**What is being asked:** Collect every line in the rows below that contains the string "both", copying each line in full.

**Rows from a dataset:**

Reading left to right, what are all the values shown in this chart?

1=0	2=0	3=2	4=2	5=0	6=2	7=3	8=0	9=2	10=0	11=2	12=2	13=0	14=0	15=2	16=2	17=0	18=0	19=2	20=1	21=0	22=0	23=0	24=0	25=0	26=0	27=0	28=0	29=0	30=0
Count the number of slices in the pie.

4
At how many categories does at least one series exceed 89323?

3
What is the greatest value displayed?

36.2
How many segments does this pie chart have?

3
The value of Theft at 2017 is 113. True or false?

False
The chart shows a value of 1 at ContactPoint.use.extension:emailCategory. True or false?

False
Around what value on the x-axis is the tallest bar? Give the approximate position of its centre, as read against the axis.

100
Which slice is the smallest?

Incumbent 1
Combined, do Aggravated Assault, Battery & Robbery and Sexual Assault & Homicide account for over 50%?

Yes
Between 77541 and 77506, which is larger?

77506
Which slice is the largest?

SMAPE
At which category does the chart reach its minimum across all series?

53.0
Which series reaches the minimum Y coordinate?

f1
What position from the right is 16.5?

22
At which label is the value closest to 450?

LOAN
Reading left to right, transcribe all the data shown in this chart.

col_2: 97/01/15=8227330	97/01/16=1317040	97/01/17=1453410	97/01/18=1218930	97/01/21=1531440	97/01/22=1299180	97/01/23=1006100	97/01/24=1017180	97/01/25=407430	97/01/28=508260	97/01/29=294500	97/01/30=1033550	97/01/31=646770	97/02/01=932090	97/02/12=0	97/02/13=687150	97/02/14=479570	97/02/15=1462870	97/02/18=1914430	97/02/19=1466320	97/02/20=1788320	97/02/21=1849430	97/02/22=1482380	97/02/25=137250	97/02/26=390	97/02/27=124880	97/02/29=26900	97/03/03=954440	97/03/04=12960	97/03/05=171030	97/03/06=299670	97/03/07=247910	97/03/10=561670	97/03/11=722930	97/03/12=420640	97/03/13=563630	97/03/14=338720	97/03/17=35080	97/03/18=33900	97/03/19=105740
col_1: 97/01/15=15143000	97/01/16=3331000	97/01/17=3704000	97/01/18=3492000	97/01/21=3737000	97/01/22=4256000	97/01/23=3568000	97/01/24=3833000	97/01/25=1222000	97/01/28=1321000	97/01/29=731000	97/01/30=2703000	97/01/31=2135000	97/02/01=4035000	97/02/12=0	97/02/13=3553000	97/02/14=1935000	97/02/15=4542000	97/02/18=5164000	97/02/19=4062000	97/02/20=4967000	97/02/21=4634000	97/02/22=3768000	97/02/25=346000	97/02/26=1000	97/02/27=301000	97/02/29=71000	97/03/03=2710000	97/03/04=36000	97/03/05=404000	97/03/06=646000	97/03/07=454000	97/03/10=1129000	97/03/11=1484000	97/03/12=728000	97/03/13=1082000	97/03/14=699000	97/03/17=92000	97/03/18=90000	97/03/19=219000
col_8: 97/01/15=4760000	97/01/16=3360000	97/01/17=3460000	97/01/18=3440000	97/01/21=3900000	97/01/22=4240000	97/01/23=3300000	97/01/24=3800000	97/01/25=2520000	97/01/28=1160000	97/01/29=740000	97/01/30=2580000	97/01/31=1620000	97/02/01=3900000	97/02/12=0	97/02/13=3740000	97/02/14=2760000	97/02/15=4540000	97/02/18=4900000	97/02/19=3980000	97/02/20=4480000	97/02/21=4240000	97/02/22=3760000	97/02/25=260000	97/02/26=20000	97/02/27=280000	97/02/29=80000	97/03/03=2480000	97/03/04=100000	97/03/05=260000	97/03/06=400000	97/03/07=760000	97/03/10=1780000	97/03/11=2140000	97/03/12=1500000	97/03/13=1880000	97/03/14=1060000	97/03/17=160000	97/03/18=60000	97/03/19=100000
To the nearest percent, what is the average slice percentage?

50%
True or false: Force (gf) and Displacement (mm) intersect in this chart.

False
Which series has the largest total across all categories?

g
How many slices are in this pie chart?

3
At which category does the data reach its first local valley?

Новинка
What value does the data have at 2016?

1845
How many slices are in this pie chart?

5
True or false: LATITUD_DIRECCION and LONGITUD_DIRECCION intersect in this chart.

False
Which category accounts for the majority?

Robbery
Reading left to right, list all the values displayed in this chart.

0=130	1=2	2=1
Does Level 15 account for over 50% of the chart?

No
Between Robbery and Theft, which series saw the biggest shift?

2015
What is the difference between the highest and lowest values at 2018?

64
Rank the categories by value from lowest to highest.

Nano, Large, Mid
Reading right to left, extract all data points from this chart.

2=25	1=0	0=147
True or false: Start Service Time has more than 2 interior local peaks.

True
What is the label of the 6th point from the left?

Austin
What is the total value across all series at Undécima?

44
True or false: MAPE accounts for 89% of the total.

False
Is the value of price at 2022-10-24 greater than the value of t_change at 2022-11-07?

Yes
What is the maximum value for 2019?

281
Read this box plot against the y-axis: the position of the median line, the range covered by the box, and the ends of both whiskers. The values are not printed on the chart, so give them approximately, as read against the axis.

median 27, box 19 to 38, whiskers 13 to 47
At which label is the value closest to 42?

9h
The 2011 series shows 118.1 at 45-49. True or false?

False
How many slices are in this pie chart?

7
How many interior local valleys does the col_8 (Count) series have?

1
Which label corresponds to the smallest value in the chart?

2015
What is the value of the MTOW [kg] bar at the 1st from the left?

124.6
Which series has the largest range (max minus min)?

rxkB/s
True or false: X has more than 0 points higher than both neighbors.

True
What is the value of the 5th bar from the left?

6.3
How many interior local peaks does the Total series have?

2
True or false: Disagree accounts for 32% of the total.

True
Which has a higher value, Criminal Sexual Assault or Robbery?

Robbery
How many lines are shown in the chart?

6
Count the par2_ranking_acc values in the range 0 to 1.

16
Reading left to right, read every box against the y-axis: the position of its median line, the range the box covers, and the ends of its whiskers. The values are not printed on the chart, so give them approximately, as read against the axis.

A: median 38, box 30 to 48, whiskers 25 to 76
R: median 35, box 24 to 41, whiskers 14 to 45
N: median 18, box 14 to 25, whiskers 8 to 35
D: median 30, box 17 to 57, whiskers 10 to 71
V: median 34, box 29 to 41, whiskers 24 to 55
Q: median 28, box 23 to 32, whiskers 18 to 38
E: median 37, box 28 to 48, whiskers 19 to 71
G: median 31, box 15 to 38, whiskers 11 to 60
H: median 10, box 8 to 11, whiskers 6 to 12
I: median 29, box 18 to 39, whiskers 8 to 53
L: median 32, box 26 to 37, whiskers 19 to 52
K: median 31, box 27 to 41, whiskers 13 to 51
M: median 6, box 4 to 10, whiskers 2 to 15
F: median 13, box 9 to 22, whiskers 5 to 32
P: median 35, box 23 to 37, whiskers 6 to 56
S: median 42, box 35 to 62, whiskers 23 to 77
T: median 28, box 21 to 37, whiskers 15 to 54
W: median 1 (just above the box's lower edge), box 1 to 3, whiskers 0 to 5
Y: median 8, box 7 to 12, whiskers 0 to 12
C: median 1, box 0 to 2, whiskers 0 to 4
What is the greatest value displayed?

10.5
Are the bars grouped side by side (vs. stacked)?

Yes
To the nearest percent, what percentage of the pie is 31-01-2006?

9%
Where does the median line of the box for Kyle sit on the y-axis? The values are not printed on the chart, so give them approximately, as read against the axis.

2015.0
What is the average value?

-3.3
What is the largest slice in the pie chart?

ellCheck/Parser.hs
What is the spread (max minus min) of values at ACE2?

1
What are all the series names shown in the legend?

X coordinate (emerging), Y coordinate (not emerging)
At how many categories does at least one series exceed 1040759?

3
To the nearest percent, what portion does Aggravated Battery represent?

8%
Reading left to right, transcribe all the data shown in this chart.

**Your solution:**
Read this box plot against the y-axis: the position of the median line, the range covered by the box, and the ends of both whiskers. The values are not printed on the chart, so give them approximately, as read against the axis.
True or false: X has more than 0 points higher than both neighbors.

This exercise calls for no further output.